> [What is expected]
In the listing below, count the lines with "plant" and report only the figure.

> [Collected data]

- - -

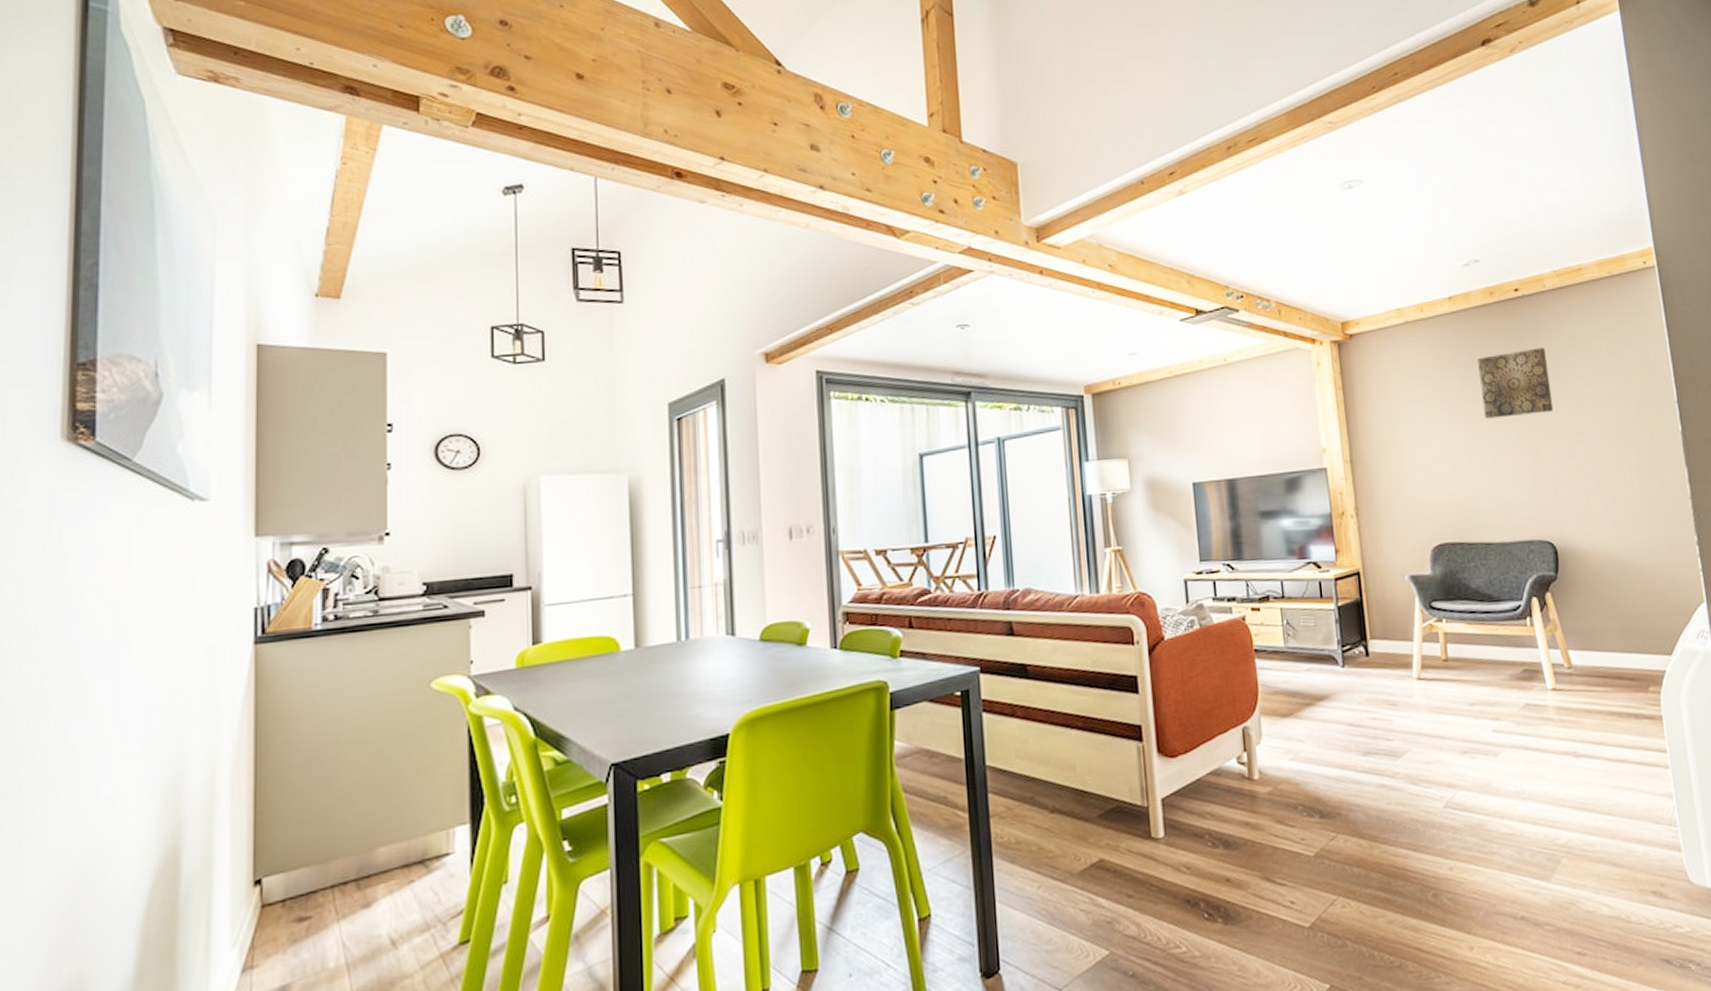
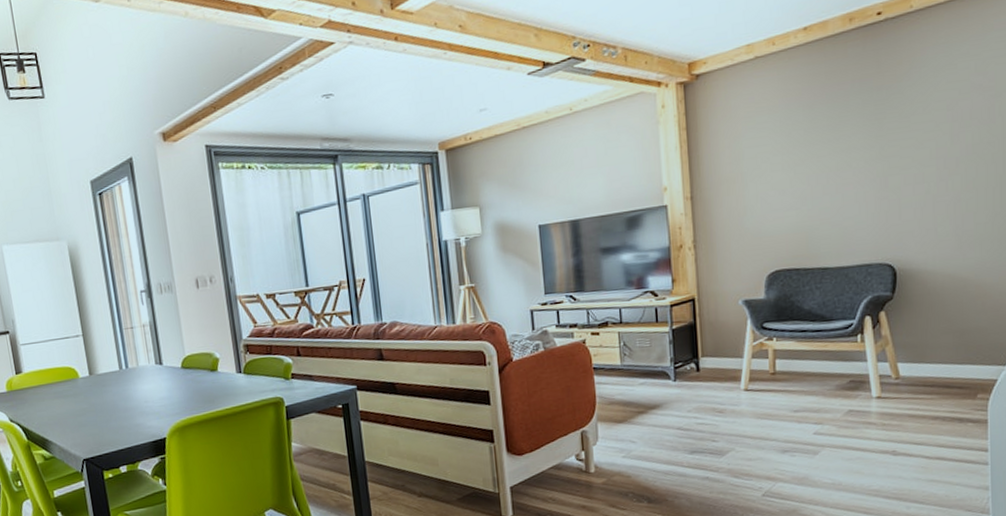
wall art: present [1478,347,1554,419] -> none [830,72,908,149]

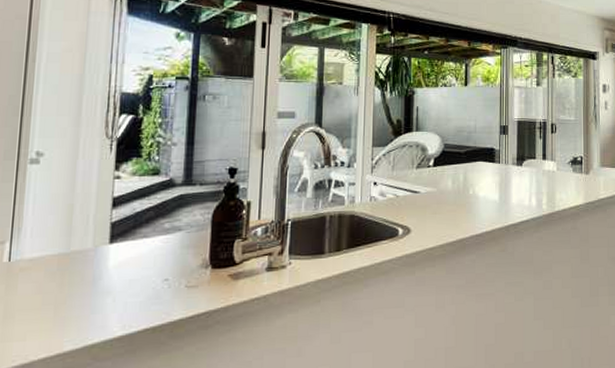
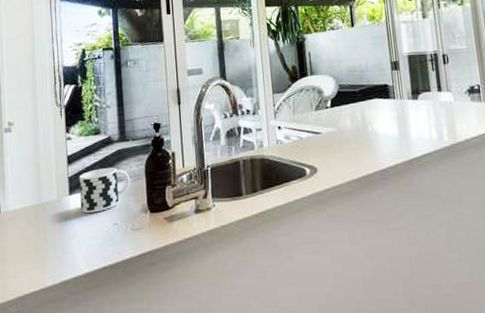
cup: none [122,215,192,267] -> present [79,167,131,214]

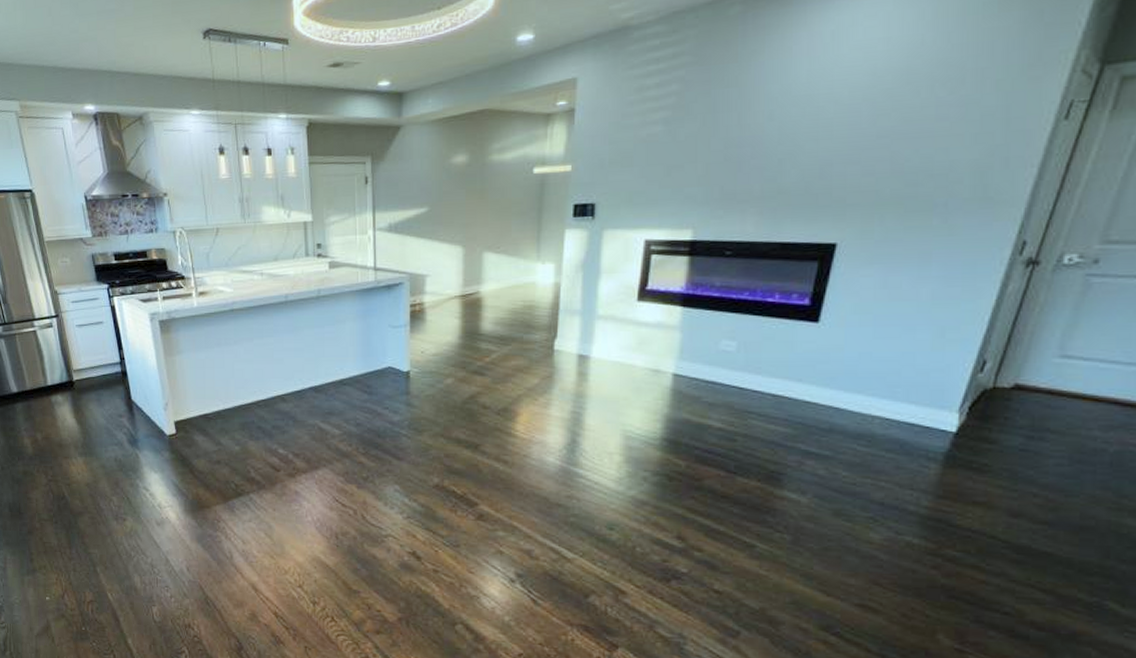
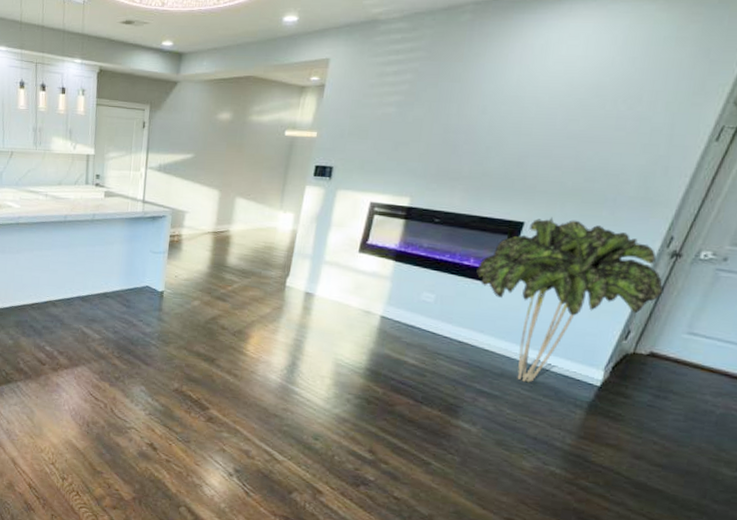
indoor plant: none [784,234,1022,437] -> present [476,217,664,383]

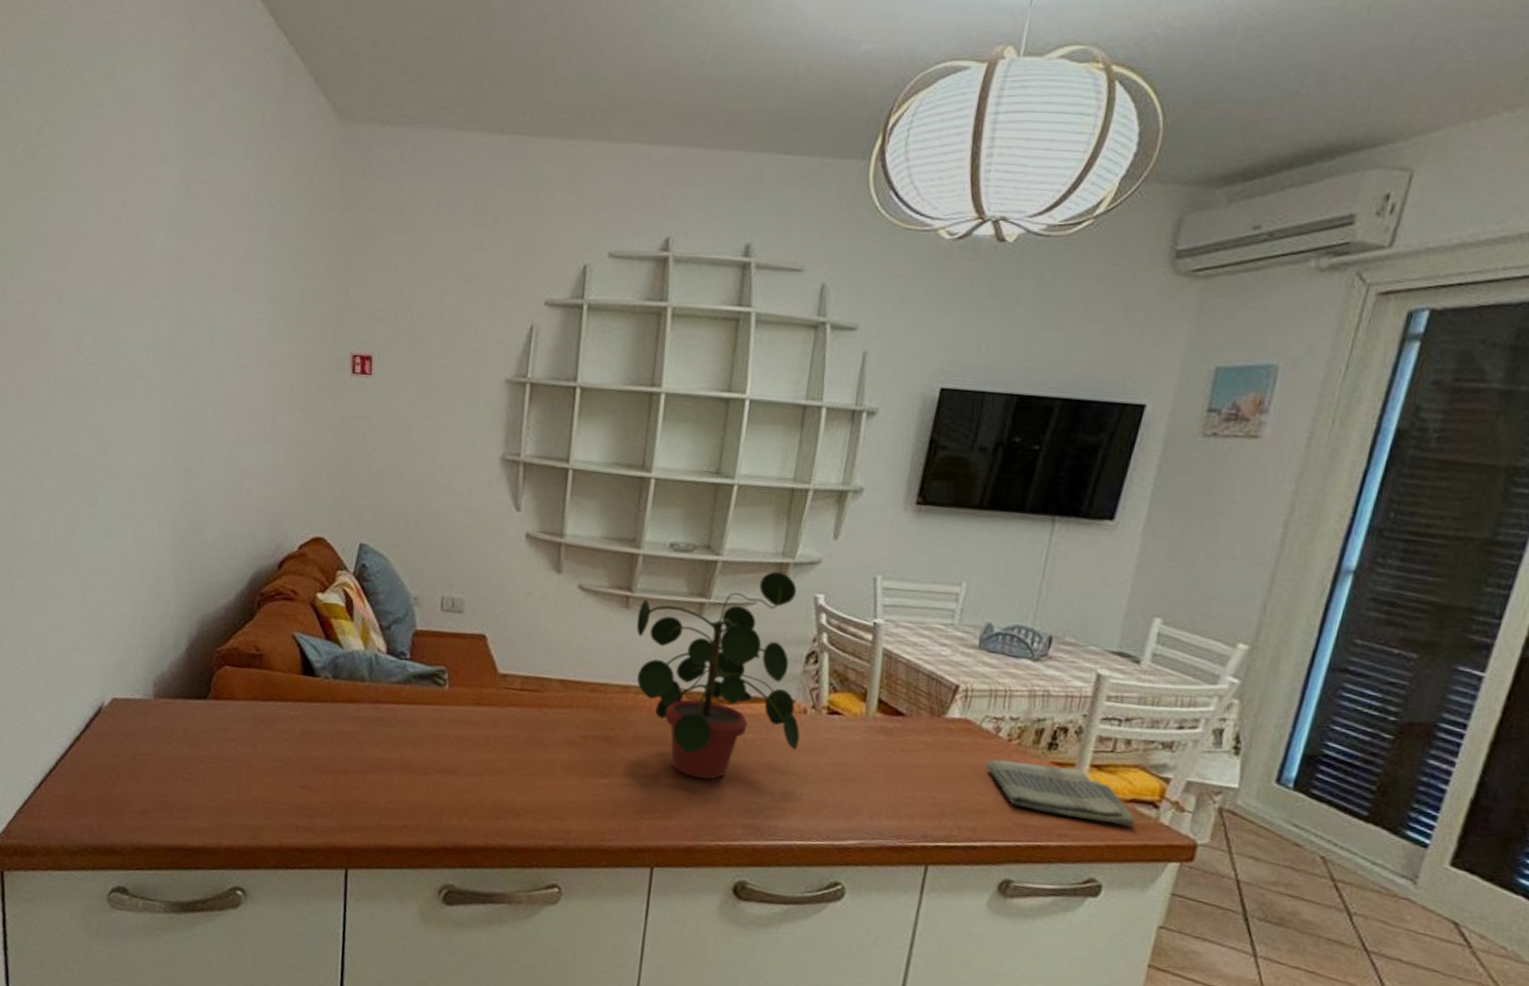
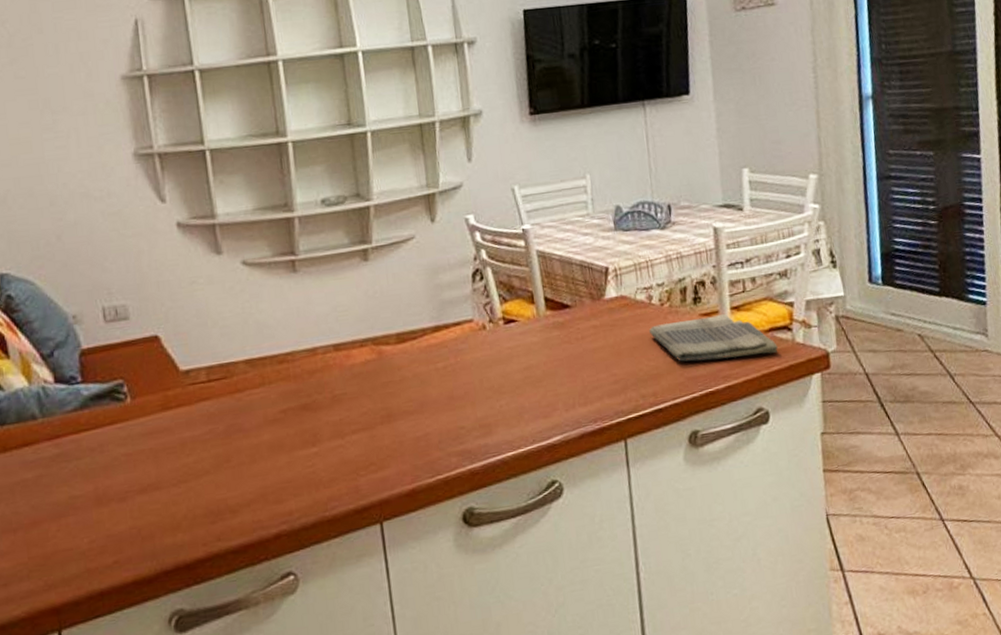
potted plant: present [636,572,800,780] -> none [306,203,487,421]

- - -

> [Solution for this problem]
2